Start of READING PASSAGE

Colliers International Group Inc. is a Canadian diversified professional services and investment management company with approximately 29,000 employees in more than 400 offices in 65 countries.

The firm provides services to commercial real estate users, owners, investors and developers; they include consulting, corporate facilities, investment services, landlord and tenant representation, project management, urban planning, property and asset management, and valuation and advisory services. The organization serves the hotel, industrial, mixed-use, office, retail and residential property sectors.

The firm has headquarters in Toronto, Ontario. Annual revenues were $4.09 billion in 2021. In June 2015, it was announced that Jay S. Hennick was appointed chairman and chief executive officer.

== History ==
Colliers began in Australia in 1976 after Glynn Lynch & McHarg and Jones Lang Wootten & Sons merged under the Colliers name. In 1978, Colliers merged with Hong Kong–based Tony Petty & Associates.

In 1984, Colliers merged with Macaulay Nicolls. The following year, the company merged with American Realty Services Group. In 1992, the company merged with Jardines, a British firm.

In 2004, FirstService Corporation bought a controlling interest in Colliers Macaulay Nicolls, Colliers' largest member. After gaining controlling interest, Macaulay Nicolls became First Service REA.

In 2006, FirstService purchased a majority stake in PGP Valuation and merged with the appraisal arm of Colliers Macaulay Nicolls. In 2007, FirstService acquired an 80 percent stake in PKF Hotel and Hospitality Consulting and a 60 percent stake in MHPM Project Managers.

In September 2008, FirstService purchased a 65 percent stake in GVA Williams. In 2009, FirstService gained control of Colliers after acquiring large shareholders. In October, Colliers invested in Colliers CRE, a London-based real estate services company.

End of READING PASSAGE
Start of GIVEN INFORMATION

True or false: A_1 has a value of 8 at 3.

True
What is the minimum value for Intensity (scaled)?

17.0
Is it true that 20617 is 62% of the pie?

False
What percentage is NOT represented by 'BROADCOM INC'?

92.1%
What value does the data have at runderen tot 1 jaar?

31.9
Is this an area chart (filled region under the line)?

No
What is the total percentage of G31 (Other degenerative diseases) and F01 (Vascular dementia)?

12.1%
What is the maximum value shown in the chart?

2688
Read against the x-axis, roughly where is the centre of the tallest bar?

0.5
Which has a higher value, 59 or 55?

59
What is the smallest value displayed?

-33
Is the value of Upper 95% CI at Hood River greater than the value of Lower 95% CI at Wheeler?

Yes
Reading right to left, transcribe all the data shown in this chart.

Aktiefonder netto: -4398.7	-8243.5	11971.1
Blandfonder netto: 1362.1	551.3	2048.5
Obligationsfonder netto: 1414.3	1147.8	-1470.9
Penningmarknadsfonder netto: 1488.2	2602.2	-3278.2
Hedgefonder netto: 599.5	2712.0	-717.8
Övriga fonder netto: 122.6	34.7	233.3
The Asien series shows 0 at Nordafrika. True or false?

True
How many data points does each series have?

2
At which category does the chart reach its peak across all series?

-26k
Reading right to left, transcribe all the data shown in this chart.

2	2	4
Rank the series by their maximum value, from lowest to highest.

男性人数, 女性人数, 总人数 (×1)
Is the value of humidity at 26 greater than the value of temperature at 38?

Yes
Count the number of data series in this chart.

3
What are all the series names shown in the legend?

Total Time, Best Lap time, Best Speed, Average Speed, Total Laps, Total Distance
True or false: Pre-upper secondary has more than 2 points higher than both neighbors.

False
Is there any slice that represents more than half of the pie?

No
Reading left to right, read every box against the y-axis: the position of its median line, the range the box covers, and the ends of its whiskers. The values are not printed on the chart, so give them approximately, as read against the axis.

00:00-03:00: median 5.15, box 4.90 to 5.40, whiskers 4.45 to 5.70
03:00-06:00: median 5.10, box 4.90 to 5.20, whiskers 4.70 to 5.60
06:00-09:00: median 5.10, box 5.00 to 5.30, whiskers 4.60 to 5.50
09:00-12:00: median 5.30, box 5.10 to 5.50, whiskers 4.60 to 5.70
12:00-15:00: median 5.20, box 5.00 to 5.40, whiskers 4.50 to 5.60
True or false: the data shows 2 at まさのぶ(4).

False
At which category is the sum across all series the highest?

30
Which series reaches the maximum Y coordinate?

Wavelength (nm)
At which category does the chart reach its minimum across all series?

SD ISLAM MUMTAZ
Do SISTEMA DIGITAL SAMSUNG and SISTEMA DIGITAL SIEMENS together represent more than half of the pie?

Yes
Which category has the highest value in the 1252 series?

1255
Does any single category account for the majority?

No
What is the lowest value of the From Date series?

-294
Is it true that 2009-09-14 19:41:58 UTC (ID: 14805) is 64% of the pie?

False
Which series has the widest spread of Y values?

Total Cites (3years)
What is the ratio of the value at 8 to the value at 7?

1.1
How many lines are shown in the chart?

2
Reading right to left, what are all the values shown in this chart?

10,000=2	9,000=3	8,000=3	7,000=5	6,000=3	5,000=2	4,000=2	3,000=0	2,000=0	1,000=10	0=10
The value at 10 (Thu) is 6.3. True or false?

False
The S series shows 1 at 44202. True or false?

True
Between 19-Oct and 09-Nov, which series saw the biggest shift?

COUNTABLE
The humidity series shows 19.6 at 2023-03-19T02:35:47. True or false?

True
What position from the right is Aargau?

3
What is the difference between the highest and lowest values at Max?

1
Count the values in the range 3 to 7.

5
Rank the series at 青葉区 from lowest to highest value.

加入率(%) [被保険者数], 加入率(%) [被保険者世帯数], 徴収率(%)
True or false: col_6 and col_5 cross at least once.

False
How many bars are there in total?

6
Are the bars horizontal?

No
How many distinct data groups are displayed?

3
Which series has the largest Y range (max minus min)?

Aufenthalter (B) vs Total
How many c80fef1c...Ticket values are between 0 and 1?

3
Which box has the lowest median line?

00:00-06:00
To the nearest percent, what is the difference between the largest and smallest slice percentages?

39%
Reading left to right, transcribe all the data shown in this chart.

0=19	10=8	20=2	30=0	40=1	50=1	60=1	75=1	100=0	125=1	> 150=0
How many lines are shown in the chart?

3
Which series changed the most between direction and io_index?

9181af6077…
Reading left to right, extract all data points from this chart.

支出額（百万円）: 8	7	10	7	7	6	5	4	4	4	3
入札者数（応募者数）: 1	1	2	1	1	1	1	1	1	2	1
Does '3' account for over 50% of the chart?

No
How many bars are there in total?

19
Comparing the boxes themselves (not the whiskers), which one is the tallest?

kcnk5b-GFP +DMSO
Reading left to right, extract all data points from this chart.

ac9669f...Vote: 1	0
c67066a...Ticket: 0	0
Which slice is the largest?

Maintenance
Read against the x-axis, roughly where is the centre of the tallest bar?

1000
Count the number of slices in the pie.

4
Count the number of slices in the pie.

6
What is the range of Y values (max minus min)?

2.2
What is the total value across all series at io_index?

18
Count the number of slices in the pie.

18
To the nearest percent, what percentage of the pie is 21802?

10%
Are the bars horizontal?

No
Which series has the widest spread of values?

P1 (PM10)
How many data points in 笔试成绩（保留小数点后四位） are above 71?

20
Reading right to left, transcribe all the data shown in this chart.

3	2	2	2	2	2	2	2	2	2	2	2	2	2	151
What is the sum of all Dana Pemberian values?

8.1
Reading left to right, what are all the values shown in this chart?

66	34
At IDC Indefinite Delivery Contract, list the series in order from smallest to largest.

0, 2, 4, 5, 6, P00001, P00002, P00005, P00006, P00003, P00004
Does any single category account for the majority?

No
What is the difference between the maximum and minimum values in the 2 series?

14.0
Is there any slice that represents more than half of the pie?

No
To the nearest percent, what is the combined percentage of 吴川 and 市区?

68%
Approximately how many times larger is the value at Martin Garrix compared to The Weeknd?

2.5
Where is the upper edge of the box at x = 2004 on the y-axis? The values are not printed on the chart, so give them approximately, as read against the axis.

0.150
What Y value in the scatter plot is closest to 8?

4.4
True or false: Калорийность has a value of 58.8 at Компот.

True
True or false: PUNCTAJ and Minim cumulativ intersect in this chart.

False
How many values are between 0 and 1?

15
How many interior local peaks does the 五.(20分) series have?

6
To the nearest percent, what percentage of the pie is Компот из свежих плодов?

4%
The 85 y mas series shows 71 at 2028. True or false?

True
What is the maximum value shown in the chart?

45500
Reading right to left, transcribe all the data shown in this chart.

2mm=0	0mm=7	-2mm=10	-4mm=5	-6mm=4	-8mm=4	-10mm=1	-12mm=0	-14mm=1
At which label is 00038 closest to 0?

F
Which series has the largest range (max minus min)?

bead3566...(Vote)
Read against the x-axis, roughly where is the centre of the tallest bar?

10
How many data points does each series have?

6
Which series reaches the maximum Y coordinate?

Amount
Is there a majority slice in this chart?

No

End of GIVEN INFORMATION

__THINGS TO DO__:
(a) List the property sectors that the Colliers text says the organization serves.
(b) Carry on the Colliers text from its last sentence.

__NUMBERED ANSWERS__:
(a) hotel, industrial, mixed-use, office, retail, residential

(b)
In January 2010, the merger of Colliers and FirstService was announced. Following the merger in April 2010, Dylan Taylor became president and CEO of Colliers International's US operations. Also in April, Colliers invested in Colliers Bennett & Kahnweiler and West Shell Commercial in Cincinnati, Ohio. The following month, Adena Commercial, a real estate firm in Columbus, Ohio, and Grubb & Ellis Paramount Commerce in Grand Rapids, Michigan, began working with Colliers International. In June 2010, Colliers partnered with Sutton & Edwards, a real estate firm in Long Island, New York.

In July 2014, PKF Consulting was sold to CBRE Group. In June 2015, Colliers International and FirstService Corporation separated into two independent, publicly traded companies – Colliers International Group Inc. and FirstService Corporation.

In September 2016, Stephen Harper, Canada's former Conservative Prime Minister, was appointed to the company's board.

In October 2017, Colliers acquired Serten Advisors, LLC; a tenant representation firm headquartered in the Washington, D.C., area.

In May 2018, Colliers acquired a majority 75% stake in Harrison Street for $550 million.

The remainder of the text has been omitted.